Thanks for any tips!
–chris

Chris_Gansen · November 7, 2006, 10:59am

These are very good questions indeed. I’m afraid I don’t have the
answers but I’d like to add some questions and remarks of my own and
hope someone will eventually provide some insight.

On 02.11.2006, at 23:57, Chris Gansen wrote:

doc = Document.import_from_xml(filename)
Ferret::locale = doc.locale_id    # locale_id is "en.UTF-8" or

“fr.UTF-8” for example
doc.save

I don’t think setting the locale has any effect on already created
StemFilters and StopFilters, so the above code doesn’t change anything.

According to the docs the locale setting doesn’t even affect the
default stop words or stemming algorithms used when creating a new
StopFilter or StemFilter, respectively. The default language is
English in both cases, no matter what the current locale is.

This leads me to the ultimate question: What is the locale setting
good for anyway? Could it be that only the character encoding portion
of the locale string is actually relevant?

What’s the best way to handle the import of data, where locale is
changing from document to document? What other considerations
should I keep in mind when using Ferret across multiple locales?

From what I have observed, you’ll need to create different Analyzers
with a StemFilter and StopFilter explicitly created for the
respective locale.

I don’t know about French but the German stemming algorithm is very
inaccurate. Stemming algorithms for the English language are probably
easier to implement, since German and French have more complex rules
and lots of exceptions. But even the English stemming algorithm seems
to be entirely rule-based and thus fails on irregular verbs. I think
it might be a good idea to provide a facility to extend the stemmer,
very much like the inflection rules can be extended in Rails.

Cheers,
Andy

Chris_Gansen · November 7, 2006, 10:59am

On 11/3/06, Andreas K. [email protected] wrote:

These are very good questions indeed. I’m afraid I don’t have the
answers but I’d like to add some questions and remarks of my own and
hope someone will eventually provide some insight.

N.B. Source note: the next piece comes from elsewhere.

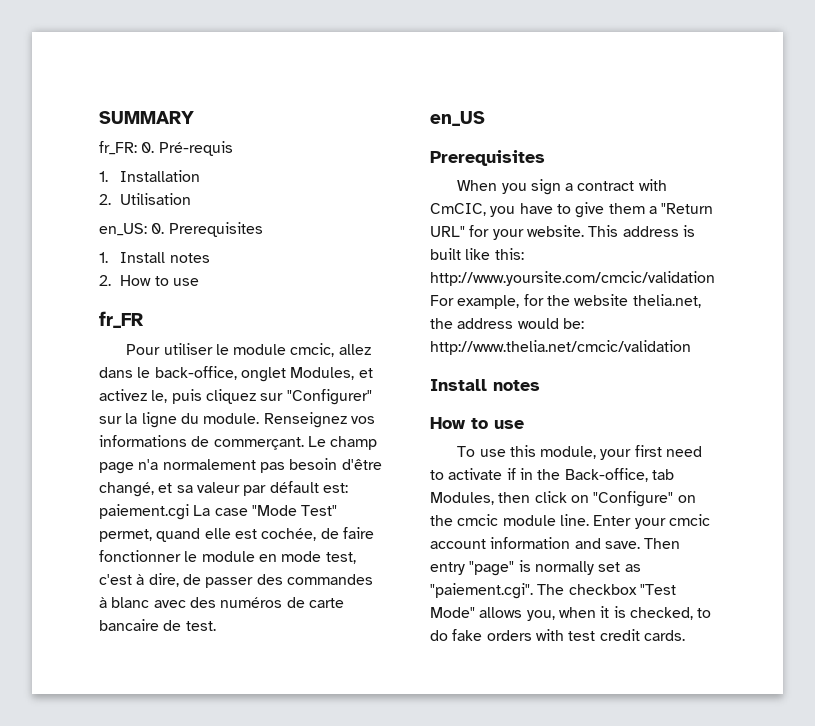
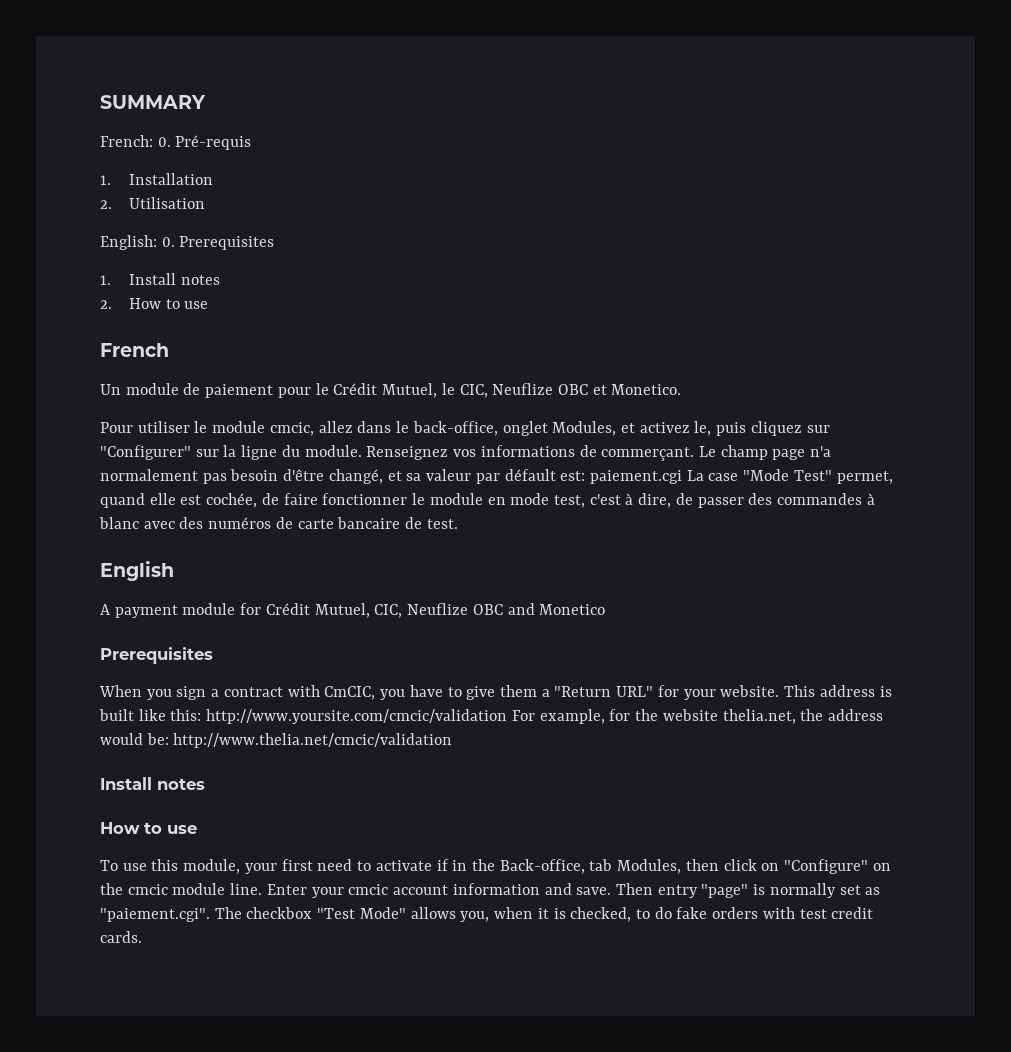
[99,141,137,155] fr_FR: -> [100,135,153,147] French:
[99,223,147,236] en_US: -> [100,235,157,250] English:
[99,311,144,328] fr_FR -> [100,343,169,357] [100,383,682,398] French // Un module de paiement pour le Crédit Mutuel, le CIC, Neuflize OBC et Monetico.
[430,111,485,126] en_US -> [100,561,174,581] [100,603,606,618] English // A payment module for Crédit Mutuel, CIC, Neuflize OBC and Monetico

Thanks for the response. I guess my real question is: how have other
people
handled indexing data across many locales? What works and what doesn’t?
From
my initial work, the basic indexing works across languages; however,
it’s
the “fun” stuff like stemming and fuzzy searches that I am particularly
interested in.

Any pointers are appreciated.
–chris

Chris_Gansen · November 7, 2006, 11:01am

Chris Gansen schrieb:

Thanks for the response. I guess my real question is: how have other
people handled indexing data across many locales? What works and what
doesn’t? From my initial work, the basic indexing works across
languages; however, it’s the “fun” stuff like stemming and fuzzy
searches that I am particularly interested in.
Hey Chris,

i store content in different languages in different fields… i have an
object, that has content in de/pl/en and i got a field content_de,
content_en and content_pl for that object. now i can implement a
per_field_analyzer to stem each field in its locale.
this might not exactly match your example, as this is really one
db-object with different translations attached to it, not different
objects in different languages.

Ben